→ WORK REQUIRED: Extract all lines in the data that contain the word "LIST".
■ ■ ■ ■
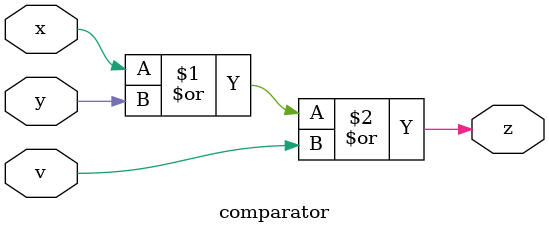
<source format=v>

module comparator(
	input x,
	input y,
        input v,
	output z 
	); 
	// z is a single bit comparator 

	assign z = (x|y|v) ;
	endmodule
</source>
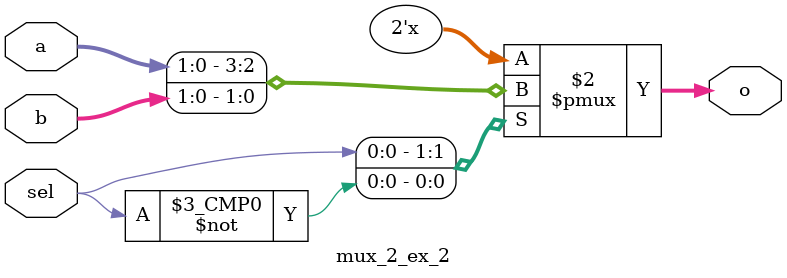
<source format=sv>
`timescale 1ns/1ns

module mux_2_ex_2(
    input [1:0] a,
    input [1:0] b,
    input sel,
    output reg [1:0] o
);

// if sel = 1, choose a, otherwise b
always @(a or b or sel) begin
    case (sel)
        1'b1: begin
            o = a;
        end
        1'b0: begin
            o = b;
        end
        // default: begin // See the difference with and without "default"
        //     o = b;
        // end
    endcase
end

endmodule
</source>
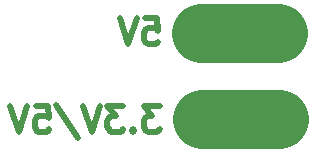
<source format=gbr>
G04 #@! TF.GenerationSoftware,KiCad,Pcbnew,(5.1.5)-3*
G04 #@! TF.CreationDate,2020-04-19T11:52:18-04:00*
G04 #@! TF.ProjectId,RS232_TTL_Male,52533233-325f-4545-944c-5f4d616c652e,1*
G04 #@! TF.SameCoordinates,Original*
G04 #@! TF.FileFunction,Legend,Bot*
G04 #@! TF.FilePolarity,Positive*
%FSLAX46Y46*%
G04 Gerber Fmt 4.6, Leading zero omitted, Abs format (unit mm)*
G04 Created by KiCad (PCBNEW (5.1.5)-3) date 2020-04-19 11:52:18*
%MOMM*%
%LPD*%
G04 APERTURE LIST*
%ADD10C,5.000000*%
%ADD11C,0.476250*%
G04 APERTURE END LIST*
D10*
X183900000Y-70000000D02*
X177400000Y-70000000D01*
X184000000Y-77300000D02*
X177500000Y-77300000D01*
D11*
X172648294Y-68802940D02*
X173676389Y-68802940D01*
X173779199Y-69831035D01*
X173676389Y-69728226D01*
X173470770Y-69625416D01*
X172956723Y-69625416D01*
X172751104Y-69728226D01*
X172648294Y-69831035D01*
X172545485Y-70036654D01*
X172545485Y-70550702D01*
X172648294Y-70756321D01*
X172751104Y-70859130D01*
X172956723Y-70961940D01*
X173470770Y-70961940D01*
X173676389Y-70859130D01*
X173779199Y-70756321D01*
X171928627Y-68802940D02*
X171208961Y-70961940D01*
X170489294Y-68802940D01*
X173882008Y-76232440D02*
X172545485Y-76232440D01*
X173265151Y-77054916D01*
X172956723Y-77054916D01*
X172751104Y-77157726D01*
X172648294Y-77260535D01*
X172545485Y-77466154D01*
X172545485Y-77980202D01*
X172648294Y-78185821D01*
X172751104Y-78288630D01*
X172956723Y-78391440D01*
X173573580Y-78391440D01*
X173779199Y-78288630D01*
X173882008Y-78185821D01*
X171620199Y-78185821D02*
X171517389Y-78288630D01*
X171620199Y-78391440D01*
X171723008Y-78288630D01*
X171620199Y-78185821D01*
X171620199Y-78391440D01*
X170797723Y-76232440D02*
X169461199Y-76232440D01*
X170180866Y-77054916D01*
X169872437Y-77054916D01*
X169666818Y-77157726D01*
X169564008Y-77260535D01*
X169461199Y-77466154D01*
X169461199Y-77980202D01*
X169564008Y-78185821D01*
X169666818Y-78288630D01*
X169872437Y-78391440D01*
X170489294Y-78391440D01*
X170694913Y-78288630D01*
X170797723Y-78185821D01*
X168844342Y-76232440D02*
X168124675Y-78391440D01*
X167405008Y-76232440D01*
X165143199Y-76129630D02*
X166993770Y-78905488D01*
X163395437Y-76232440D02*
X164423532Y-76232440D01*
X164526342Y-77260535D01*
X164423532Y-77157726D01*
X164217913Y-77054916D01*
X163703866Y-77054916D01*
X163498247Y-77157726D01*
X163395437Y-77260535D01*
X163292627Y-77466154D01*
X163292627Y-77980202D01*
X163395437Y-78185821D01*
X163498247Y-78288630D01*
X163703866Y-78391440D01*
X164217913Y-78391440D01*
X164423532Y-78288630D01*
X164526342Y-78185821D01*
X162675770Y-76232440D02*
X161956104Y-78391440D01*
X161236437Y-76232440D01*
M02*

</source>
■ ■ ■ ■
→ ANSWER SPACE:
G04 APERTURE LIST*
G04 APERTURE END LIST*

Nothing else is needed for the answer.